Tout en reconnaissant qu'une telle interprétation libérale des textes permettrait de résoudre la difficulté, nous ne pensons pas qu'il soit possible, dans le silence du règlement, d'imposer aux autorités nationales la délivrance de nouveaux certificats. Une disposition expresse serait, à notre avis, nécessaire.
En revanche, nous croyons souhaitable qu'après avoir affirmé l'obligation de ces autorités de prendre les mesures qui s'imposent pour que le certificat et, le cas échéant, les extraits parviennent effectivement au demandeur, vous mettiez le juge national en état d'en tirer les conséquences en cas de perte de ces documents non imputable à ce dernier.
Dans ce cas en effet, le risque de perte doit, à notre avis, rester à la charge, de l'organisme émetteur qui n'a pas satisfait à l'obligation de délivrance ou de remise effective.
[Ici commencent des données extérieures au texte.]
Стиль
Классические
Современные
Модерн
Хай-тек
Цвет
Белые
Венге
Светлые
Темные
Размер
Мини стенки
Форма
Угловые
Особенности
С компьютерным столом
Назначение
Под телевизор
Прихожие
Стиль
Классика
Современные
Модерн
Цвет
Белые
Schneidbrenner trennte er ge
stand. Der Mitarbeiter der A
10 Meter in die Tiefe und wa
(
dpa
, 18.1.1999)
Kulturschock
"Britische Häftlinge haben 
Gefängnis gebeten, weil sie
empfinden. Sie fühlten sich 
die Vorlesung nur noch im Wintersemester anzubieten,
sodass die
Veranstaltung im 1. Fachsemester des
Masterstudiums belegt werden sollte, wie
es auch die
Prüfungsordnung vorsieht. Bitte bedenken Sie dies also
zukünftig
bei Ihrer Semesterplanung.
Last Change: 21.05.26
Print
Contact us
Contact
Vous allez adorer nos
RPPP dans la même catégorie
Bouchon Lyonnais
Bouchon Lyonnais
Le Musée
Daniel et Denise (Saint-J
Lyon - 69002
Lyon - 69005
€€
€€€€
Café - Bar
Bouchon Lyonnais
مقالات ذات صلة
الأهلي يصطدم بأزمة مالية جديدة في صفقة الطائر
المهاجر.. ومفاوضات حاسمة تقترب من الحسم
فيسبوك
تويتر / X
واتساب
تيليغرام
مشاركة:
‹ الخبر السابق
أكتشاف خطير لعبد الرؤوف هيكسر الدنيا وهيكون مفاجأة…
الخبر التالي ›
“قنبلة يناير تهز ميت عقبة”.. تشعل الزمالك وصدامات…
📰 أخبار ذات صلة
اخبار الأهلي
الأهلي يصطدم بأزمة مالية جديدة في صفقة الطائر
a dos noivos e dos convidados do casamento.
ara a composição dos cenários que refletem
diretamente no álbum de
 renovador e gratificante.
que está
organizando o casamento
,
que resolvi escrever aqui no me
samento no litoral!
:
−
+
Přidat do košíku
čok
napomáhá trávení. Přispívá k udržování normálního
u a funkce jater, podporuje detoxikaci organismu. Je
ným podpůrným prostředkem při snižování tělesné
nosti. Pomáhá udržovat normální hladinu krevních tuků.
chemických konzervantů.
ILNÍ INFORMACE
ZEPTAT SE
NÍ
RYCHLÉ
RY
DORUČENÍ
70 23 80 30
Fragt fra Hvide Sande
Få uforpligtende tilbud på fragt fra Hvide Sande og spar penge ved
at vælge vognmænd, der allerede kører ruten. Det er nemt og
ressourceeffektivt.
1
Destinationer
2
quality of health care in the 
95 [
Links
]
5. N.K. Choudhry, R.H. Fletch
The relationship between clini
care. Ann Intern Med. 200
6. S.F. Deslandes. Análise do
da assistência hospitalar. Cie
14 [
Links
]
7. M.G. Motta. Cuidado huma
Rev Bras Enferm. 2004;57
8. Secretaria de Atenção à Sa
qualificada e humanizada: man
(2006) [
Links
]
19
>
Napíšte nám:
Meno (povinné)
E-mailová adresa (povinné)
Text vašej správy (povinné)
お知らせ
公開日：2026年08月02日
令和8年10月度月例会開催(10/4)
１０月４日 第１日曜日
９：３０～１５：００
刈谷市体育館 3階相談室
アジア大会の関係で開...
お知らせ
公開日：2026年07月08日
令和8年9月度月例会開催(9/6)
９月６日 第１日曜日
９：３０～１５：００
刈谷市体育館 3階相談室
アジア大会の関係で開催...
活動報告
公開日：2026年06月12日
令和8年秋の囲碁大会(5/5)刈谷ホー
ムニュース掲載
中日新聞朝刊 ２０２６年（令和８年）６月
Mais, il appartient au juge national de décider si le préjudice qui en résulte pour l'exportateur peut, dans les conditions admises par le droit interne, justifier une indemnisation.
Nous concluons à ce que vous disiez pour droit que, des dispositions des règlements no 1009/67 et no 204/69 du Conseil comme de celles qui figurent, particulièrement, aux articles 8 et 9 du règlement no 1373/70 de la Commission, découle l'obligation pour les autorités nationales compétentes de prendre les mesures nécessaires afin que les certificats de préfixation de restitution à l'exportation par elles délivrés parviennent effectivement aux demandeurs.